A new indictment unsealed at the Westchester County courthouse alleges only child endangerment against Nicole Diggs and her husband, Oscar Thomas, of Yonkers.

Diggs' 8-year-old daughter, Alayah Savarese, died in 2012. Because of complications at birth, Alayah could not walk, talk or eat and had cerebral palsy and seizures. Prosecutors said Alayah did not receive proper nutrition or medical treatment.

The original indictment, alleging negligent homicide, was dismissed in September because of faulty grand jury testimony, including a detective's suggestion that the girl's $2 million trust fund was a motive in her death. The fund was created when a malpractice lawsuit was settled.
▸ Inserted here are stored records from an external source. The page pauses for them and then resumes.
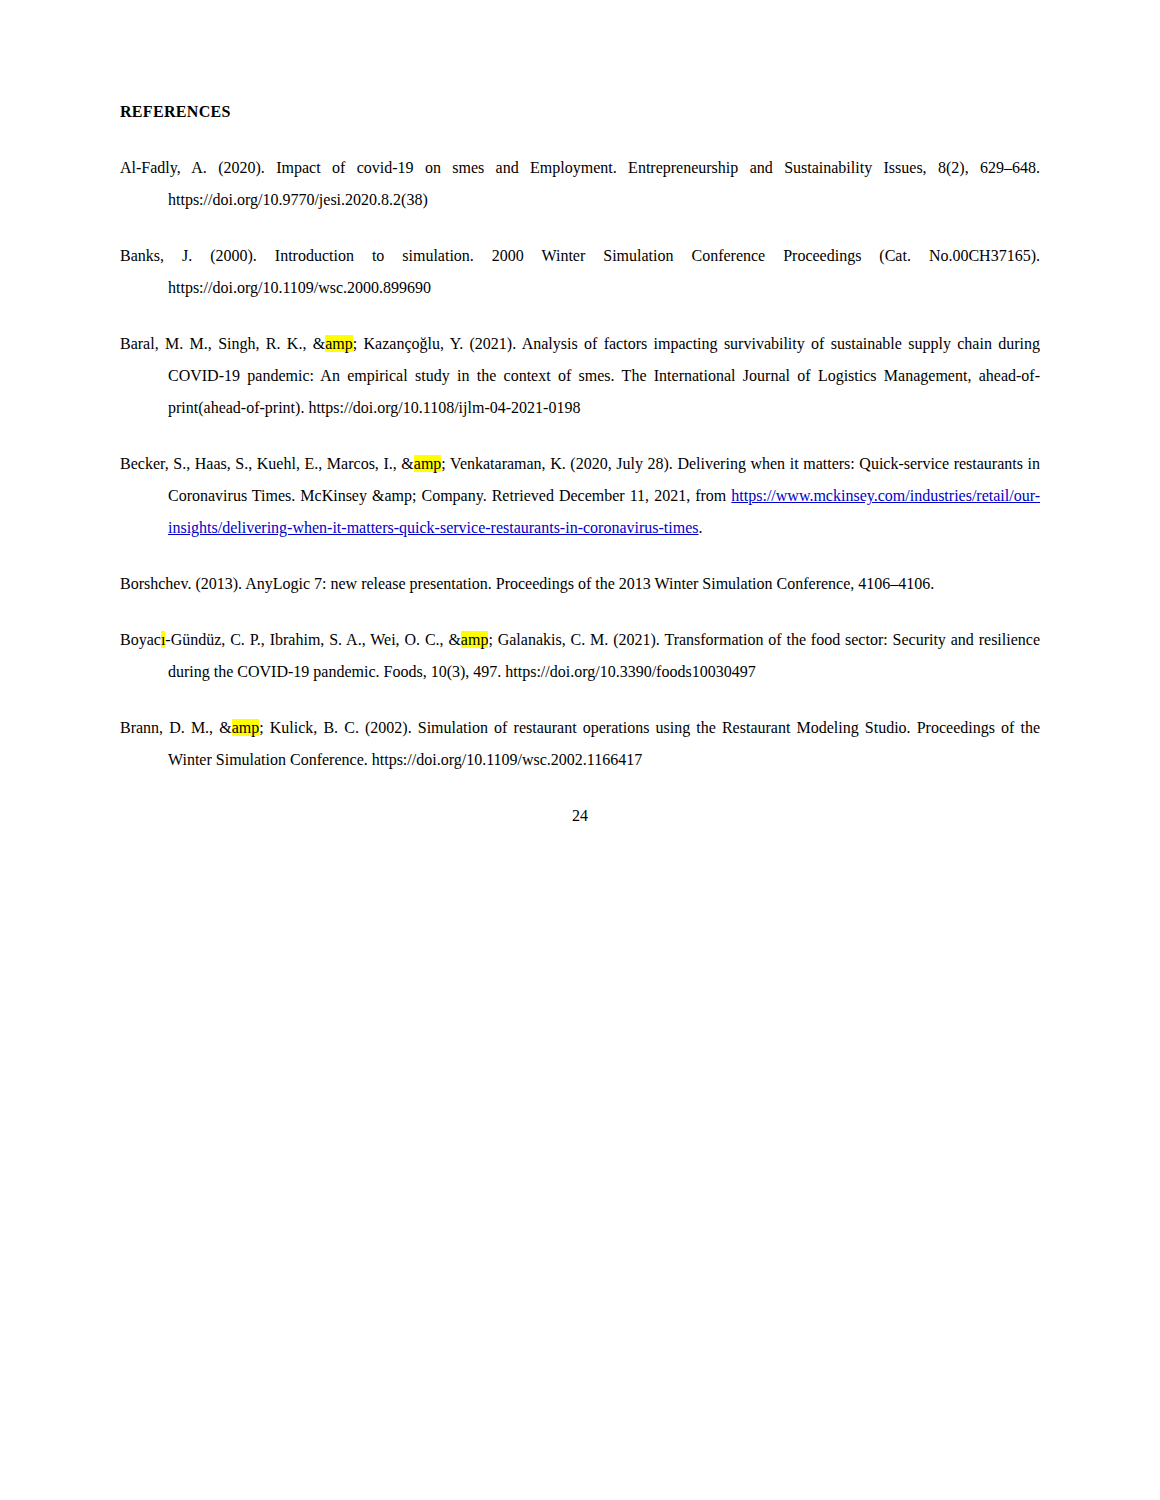REFERENCES
Al-Fadly, A. (2020). Impact of covid-19 on smes and Employment. Entrepreneurship and Sustainability Issues, 8(2), 629–648. https://doi.org/10.9770/jesi.2020.8.2(38)
Banks, J. (2000). Introduction to simulation. 2000 Winter Simulation Conference Proceedings (Cat. No.00CH37165). https://doi.org/10.1109/wsc.2000.899690
Baral, M. M., Singh, R. K., &amp; Kazançoğlu, Y. (2021). Analysis of factors impacting survivability of sustainable supply chain during COVID-19 pandemic: An empirical study in the context of smes. The International Journal of Logistics Management, ahead-of-print(ahead-of-print). https://doi.org/10.1108/ijlm-04-2021-0198
Becker, S., Haas, S., Kuehl, E., Marcos, I., &amp; Venkataraman, K. (2020, July 28). Delivering when it matters: Quick-service restaurants in Coronavirus Times. McKinsey &amp; Company. Retrieved December 11, 2021, from https://www.mckinsey.com/industries/retail/our-insights/delivering-when-it-matters-quick-service-restaurants-in-coronavirus-times.
Borshchev. (2013). AnyLogic 7: new release presentation. Proceedings of the 2013 Winter Simulation Conference, 4106–4106.
Boyacı-Gündüz, C. P., Ibrahim, S. A., Wei, O. C., &amp; Galanakis, C. M. (2021). Transformation of the food sector: Security and resilience during the COVID-19 pandemic. Foods, 10(3), 497. https://doi.org/10.3390/foods10030497
Brann, D. M., &amp; Kulick, B. C. (2002). Simulation of restaurant operations using the Restaurant Modeling Studio. Proceedings of the Winter Simulation Conference. https://doi.org/10.1109/wsc.2002.1166417
24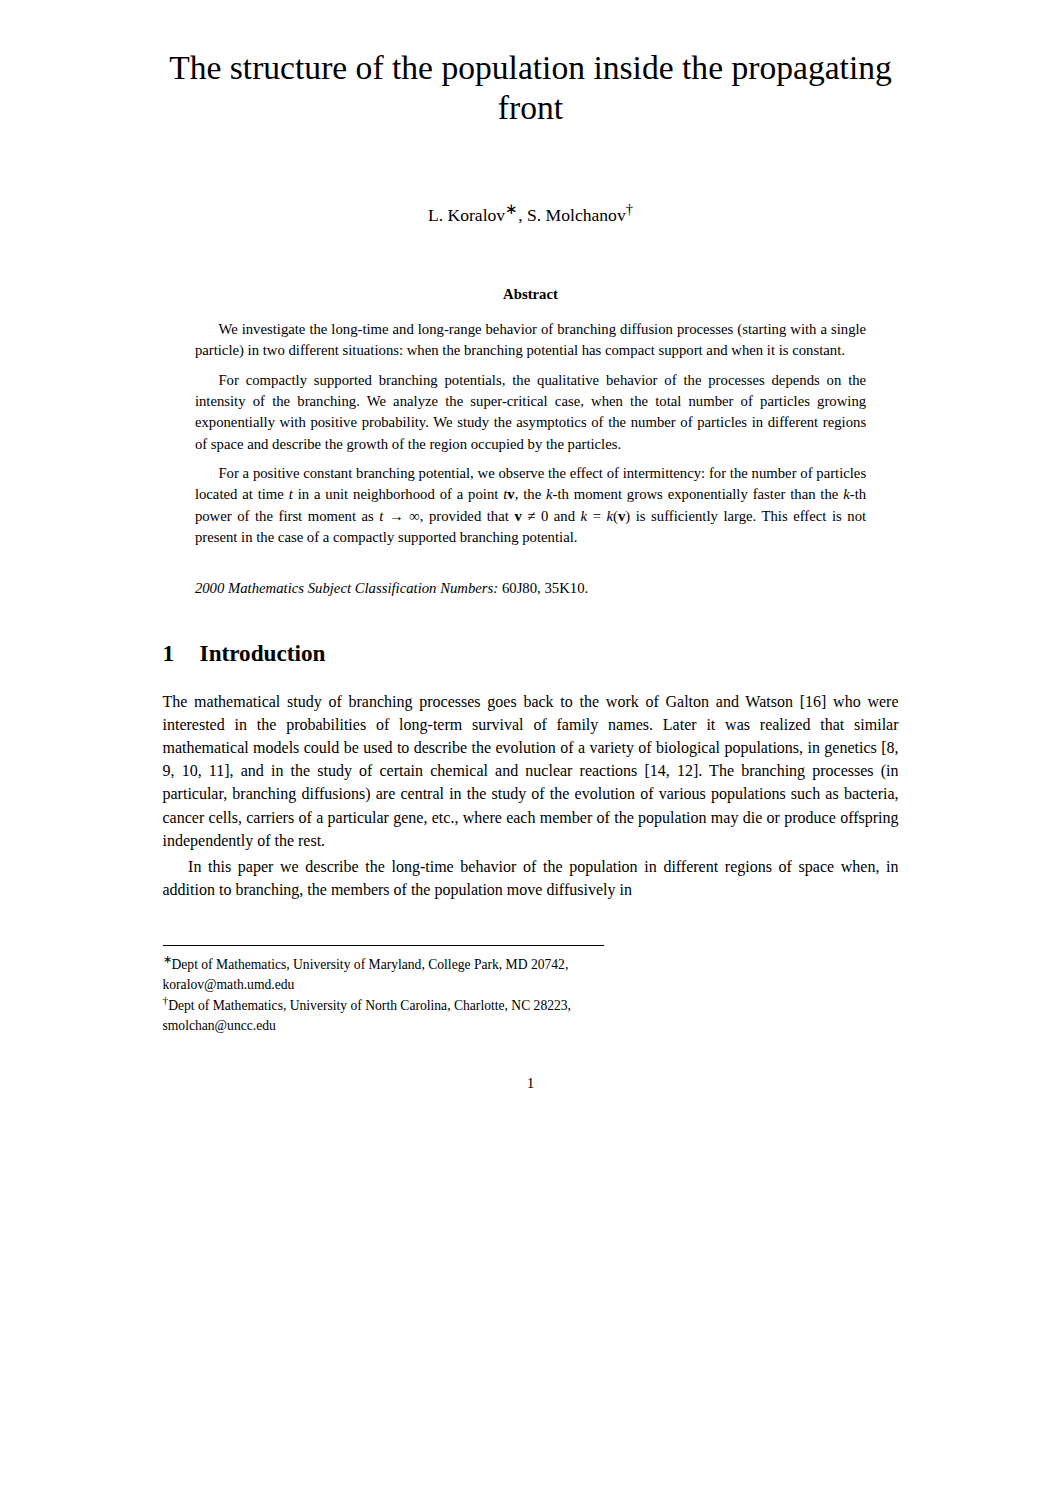The structure of the population inside the propagating front
L. Koralov∗, S. Molchanov†
Abstract
We investigate the long-time and long-range behavior of branching diffusion processes (starting with a single particle) in two different situations: when the branching potential has compact support and when it is constant.
For compactly supported branching potentials, the qualitative behavior of the processes depends on the intensity of the branching. We analyze the super-critical case, when the total number of particles growing exponentially with positive probability. We study the asymptotics of the number of particles in different regions of space and describe the growth of the region occupied by the particles.
For a positive constant branching potential, we observe the effect of intermittency: for the number of particles located at time t in a unit neighborhood of a point tv, the k-th moment grows exponentially faster than the k-th power of the first moment as t → ∞, provided that v ≠ 0 and k = k(v) is sufficiently large. This effect is not present in the case of a compactly supported branching potential.
2000 Mathematics Subject Classification Numbers: 60J80, 35K10.
1 Introduction
The mathematical study of branching processes goes back to the work of Galton and Watson [16] who were interested in the probabilities of long-term survival of family names. Later it was realized that similar mathematical models could be used to describe the evolution of a variety of biological populations, in genetics [8, 9, 10, 11], and in the study of certain chemical and nuclear reactions [14, 12]. The branching processes (in particular, branching diffusions) are central in the study of the evolution of various populations such as bacteria, cancer cells, carriers of a particular gene, etc., where each member of the population may die or produce offspring independently of the rest.
In this paper we describe the long-time behavior of the population in different regions of space when, in addition to branching, the members of the population move diffusively in
∗Dept of Mathematics, University of Maryland, College Park, MD 20742, koralov@math.umd.edu
†Dept of Mathematics, University of North Carolina, Charlotte, NC 28223, smolchan@uncc.edu
1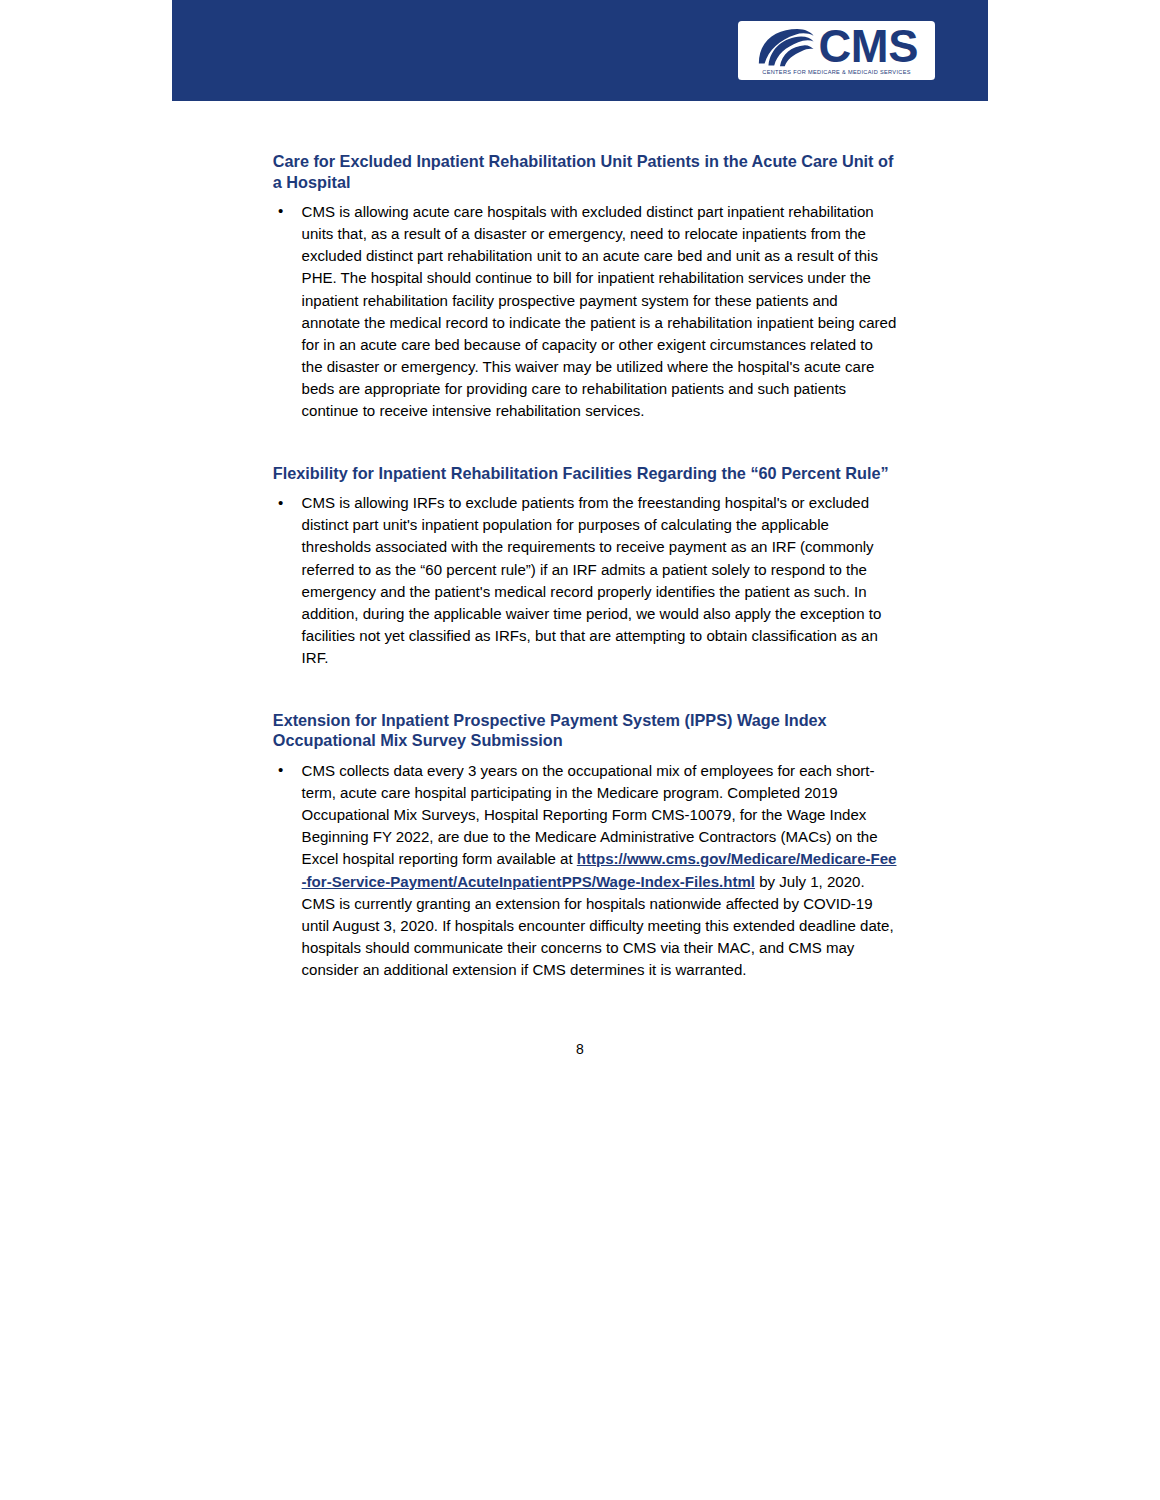CMS
CENTERS FOR MEDICARE & MEDICAID SERVICES
Care for Excluded Inpatient Rehabilitation Unit Patients in the Acute Care Unit of a Hospital
CMS is allowing acute care hospitals with excluded distinct part inpatient rehabilitation units that, as a result of a disaster or emergency, need to relocate inpatients from the excluded distinct part rehabilitation unit to an acute care bed and unit as a result of this PHE. The hospital should continue to bill for inpatient rehabilitation services under the inpatient rehabilitation facility prospective payment system for these patients and annotate the medical record to indicate the patient is a rehabilitation inpatient being cared for in an acute care bed because of capacity or other exigent circumstances related to the disaster or emergency. This waiver may be utilized where the hospital's acute care beds are appropriate for providing care to rehabilitation patients and such patients continue to receive intensive rehabilitation services.
Flexibility for Inpatient Rehabilitation Facilities Regarding the “60 Percent Rule”
CMS is allowing IRFs to exclude patients from the freestanding hospital's or excluded distinct part unit's inpatient population for purposes of calculating the applicable thresholds associated with the requirements to receive payment as an IRF (commonly referred to as the “60 percent rule”) if an IRF admits a patient solely to respond to the emergency and the patient's medical record properly identifies the patient as such. In addition, during the applicable waiver time period, we would also apply the exception to facilities not yet classified as IRFs, but that are attempting to obtain classification as an IRF.
Extension for Inpatient Prospective Payment System (IPPS) Wage Index Occupational Mix Survey Submission
CMS collects data every 3 years on the occupational mix of employees for each short-term, acute care hospital participating in the Medicare program. Completed 2019 Occupational Mix Surveys, Hospital Reporting Form CMS-10079, for the Wage Index Beginning FY 2022, are due to the Medicare Administrative Contractors (MACs) on the Excel hospital reporting form available at https://www.cms.gov/Medicare/Medicare-Fee-for-Service-Payment/AcuteInpatientPPS/Wage-Index-Files.html by July 1, 2020. CMS is currently granting an extension for hospitals nationwide affected by COVID-19 until August 3, 2020. If hospitals encounter difficulty meeting this extended deadline date, hospitals should communicate their concerns to CMS via their MAC, and CMS may consider an additional extension if CMS determines it is warranted.
8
Judge Barbara Zambelli told prosecutors then that they could seek a new indictment. But Assistant District Attorney Audrey Stone said Tuesday that before they went to a second grand jury, "We determined that certain facts had changed. That process led us to the conclusion that the charge of criminally negligent homicide was not an appropriate one."

She did not detail what had changed. The district attorney's office would not comment.

Diggs' lawyer, Arlene Popkin, and Thomas' attorney, Michael Rubin, would not comment outside the courtroom.

Diggs, 32, and Thomas, 29, married after Alayah's death. They each pleaded not guilty to the endangerment charge, which carries a maximum sentence of one year in prison upon conviction. They each would have faced up to four years if convicted of negligent homicide. A court conference was scheduled for Dec. 9.

In support of the previous indictment, prosecutors said the girl was often left unattended and was frequently kept home from school, depriving her of physical and occupational therapy.

They never alleged a motive, but Popkin has said they implied it was the money. Even if convicted of negligent homicide, Diggs would not have been automatically disqualified from inheriting the trust fund because intent was not an element of the crime.